=== Passage for review ===

Characteristics of included studies
The characteristics of the included studies are described in table 2. All the studies were conducted in Europe, two of them in the Netherlands (19, 25) and one in Finland (26, 27). Police workers on sick leave due to mental health problems (25), health care and university workers with low back pain (19) and workers with disabling MSD (26, 27) were included in the interventions assessed. The number of participants in the three randomized interventions ranged from 63 (26, 27) to 240 (25). The interventions were implemented in occupational health (OH) services of police departments (25), academic and peripheral hospitals (19) and public and private enterprises (26, 27).
Both Dutch studies performed a guideline-based care intervention, delivered by occupational physicians, with the aim of facilitating RTW among workers on sick leave for <2 weeks (25) and before day 10 (19). The intervention group was compared to usual care, delivered by a psychologist for those policemen with mental health problems (25) and by general practitioners (GP) (medical treatment) and the worker’s supervisor (sick leave management) for workers with low-back pain (19). In the two studies (19, 25), counselling, OH intervention and case management to support the recovery of workers on sick leave were offered to workers that were randomized to the intervention group. In both guideline-based care interventions, occupational physicians assessed physical and psychosocial factors related to disability that arise from mental health problems and non-specific low-back pain respectively, with the aim of enhancing patients’ problem-solving capacity and removing RTW barriers. Overall, the proposed interventions were: (i) remaining active (19), (ii) advice about exercise and education (19), (iii) regular contact with supervisors/employers (19, 25), (iv) work modifications and accommodations (19, 25), (v) referral to specialists, such as GP or physiotherapists (19), and (vi) gradual RTW (25).
The Finnish intervention (26, 27) was quite different from the Dutch interventions. This study examined the effects of an early part-time (P/T) sick leave RTW and SA intervention among patients with musculoskeletal pain severe enough to justify sick leave (intervention group). The intervention group was compared to workers with the same characteristics of musculoskeletal pain but who were allocated to a full-time (F/T) sick leave (control group). To be included in the study, workers should not have been on sick leave for >2 weeks prior to visiting the occupational physician. Daily working time was reduced by about a half in the intervention group where workers were randomized to P/T sick leave. The occupational physician sent a fit note to the worker’s supervisor indicating the tentative duration of partial sick leave, whether certain physical tasks should be avoided, and if additional work modifications were needed. If any worker in the intervention group was unable to perform P/T work tasks or return to full work after the initial P/T sick leave (up to two months), F/T sick leave was prescribed after medical assessment. No differences, in terms of compensation wages and social security benefits, were considered between the P/T and F/T sick leave groups.

=== Data records ===

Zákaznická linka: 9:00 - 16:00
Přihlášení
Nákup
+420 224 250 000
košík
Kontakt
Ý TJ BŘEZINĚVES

===
=== Data records ===

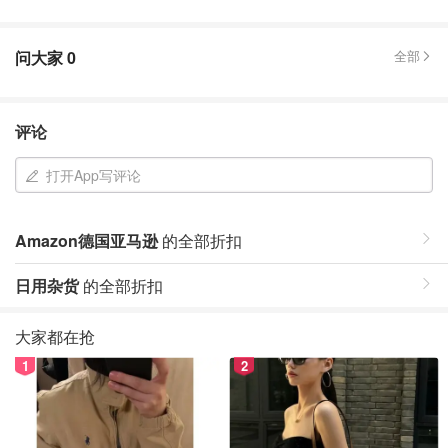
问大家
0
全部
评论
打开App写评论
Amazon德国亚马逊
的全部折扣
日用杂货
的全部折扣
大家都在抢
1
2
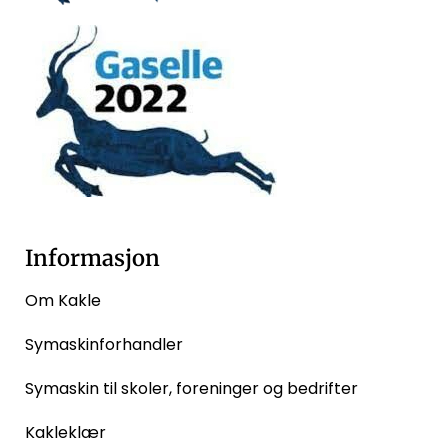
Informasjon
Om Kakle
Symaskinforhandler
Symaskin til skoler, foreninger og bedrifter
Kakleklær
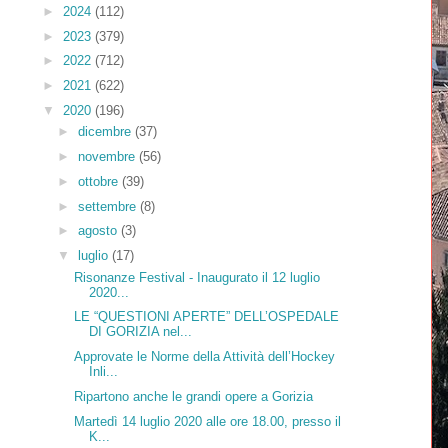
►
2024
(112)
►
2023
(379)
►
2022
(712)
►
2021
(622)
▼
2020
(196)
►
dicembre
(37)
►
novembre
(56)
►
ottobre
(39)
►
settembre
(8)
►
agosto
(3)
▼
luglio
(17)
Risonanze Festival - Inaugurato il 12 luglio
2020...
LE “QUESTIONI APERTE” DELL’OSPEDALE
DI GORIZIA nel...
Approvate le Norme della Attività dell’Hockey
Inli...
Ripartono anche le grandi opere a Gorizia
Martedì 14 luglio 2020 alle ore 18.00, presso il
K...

===

Task prompt:
Write out the section of the return-to-work studies text starting at "Characteristics of included" and ending at "enterprises (26, 27).".

Response area:
Characteristics of included studies
The characteristics of the included studies are described in table 2. All the studies were conducted in Europe, two of them in the Netherlands (19, 25) and one in Finland (26, 27). Police workers on sick leave due to mental health problems (25), health care and university workers with low back pain (19) and workers with disabling MSD (26, 27) were included in the interventions assessed. The number of participants in the three randomized interventions ranged from 63 (26, 27) to 240 (25). The interventions were implemented in occupational health (OH) services of police departments (25), academic and peripheral hospitals (19) and public and private enterprises (26, 27).